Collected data
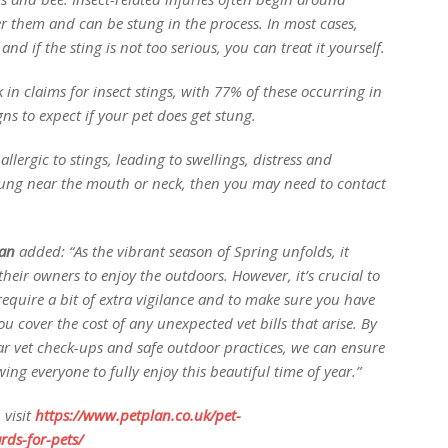
er them and can be stung in the process. In most cases,
d if the sting is not too serious, you can treat it yourself.
in claims for insect stings, with 77% of these occurring in
ns to expect if your pet does get stung.
llergic to stings, leading to swellings, distress and
 stung near the mouth or neck, then you may need to contact
an
added:
“As the vibrant season of Spring unfolds, it
their owners to enjoy the outdoors. However, it’s crucial to
equire a bit of extra vigilance and to make sure you have
ou cover the cost of any unexpected vet bills that arise. By
ar vet check-ups and safe outdoor practices, we can ensure
ng everyone to fully enjoy this beautiful time of year.”
 visit
https://www.petplan.co.uk/pet-
rds-for-pets/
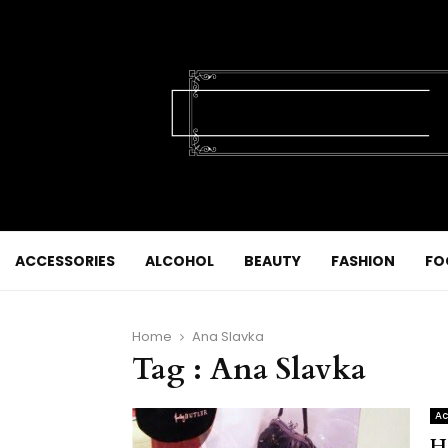
ACCESSORIES
ALCOHOL
BEAUTY
FASHION
FO
Home
Ana Slavka
Tag : Ana Slavka
Ac
H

WORK ITEM:
Repeat word for word the stretch from the start of the records through the line that contains "ou cover the", including both ends. Leave the pictures out of your answer.

ANSWER:
er them and can be stung in the process. In most cases,
d if the sting is not too serious, you can treat it yourself.
in claims for insect stings, with 77% of these occurring in
ns to expect if your pet does get stung.
llergic to stings, leading to swellings, distress and
 stung near the mouth or neck, then you may need to contact
an
added:
“As the vibrant season of Spring unfolds, it
their owners to enjoy the outdoors. However, it’s crucial to
equire a bit of extra vigilance and to make sure you have
ou cover the cost of any unexpected vet bills that arise. By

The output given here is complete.